I can assure the noble Lord, Lord Moynihan, that UNSCOM has been acting in a non-political way. The noble Lord pressed me on several issues, including some fairly sensitive ones about the way in which we are currently negotiating with our colleagues in France, China and Russia. As he would expect, we are pursuing every channel available to us to find a diplomatic solution to the problem. In answer to the specific question about a military option, we are not ruling out military action at this stage; indeed, we are not ruling out any options at this stage.
In answer to the noble Lord, Lord Steel, the purpose of sanctions is to secure co-operation with UNSCOM. In relation to the progressive lifting of sanctions, nothing is ruled out in the discussions we are having. However, I hope that the noble Lord and all Members of your Lordships' House will recognise that the international situation is tense and serious. In the interests of arriving at the right solutions to some of the issues, it is probably sensible not to go into great detail at the moment.

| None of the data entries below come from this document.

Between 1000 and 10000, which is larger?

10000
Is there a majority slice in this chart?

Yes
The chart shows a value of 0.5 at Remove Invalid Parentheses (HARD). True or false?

Perhaps I may quote from the letter that the Prime Minister sent yesterday to President Clinton which expresses the support of Her Majesty's Government for the UN Security Council position with regard to Iraq and the need for allies to support each other:
Lord Avebury: My Lords, is the Minister aware that the policy of brokering peace between the KDP and PUK has been overtaken by events, in that the Turks have intervened massively on the side of the KDP in the intra-Kurdish struggle and that yesterday, for instance, 250 Turkish tanks crossed the border and engaged in hostilities against the PUK and the civilian population east of the River Zab, causing hundreds of casualties and displacing hundreds of families from their homes? Are the Government still committed to securing an agreement between the KDP and the PUK under those circumstances?
With regard to Iraq's defiance of the Security Council, is the Minister aware that not only is there a threat by Iraq to shoot down the U2s but also that Iraqi forces have been massively collecting opposite the cities of Arbil and Dohuk and that it is expected that those forces may well cross the frontier and occupy those cities within the next 48 hours? Has she noticed that the Turkish tanks occupied a number of cities in the region, including Sulaymaniyah and Salahuddin but conspicuously left Arbil free for the Iraqi troops to come in? What would be the response of the international community to such a development? In the use of the military option, does the noble Baroness include the deployment of ground forces in the region?
Baroness Symons of Vernham Dean: My Lords, Her Majesty's Government are aware of the reports of Turkish activity over the course of the weekend in northern Iraq. The details of what is happening are not entirely clear and Her Majesty's Government are looking into these matters in the way that the noble Lord would expect.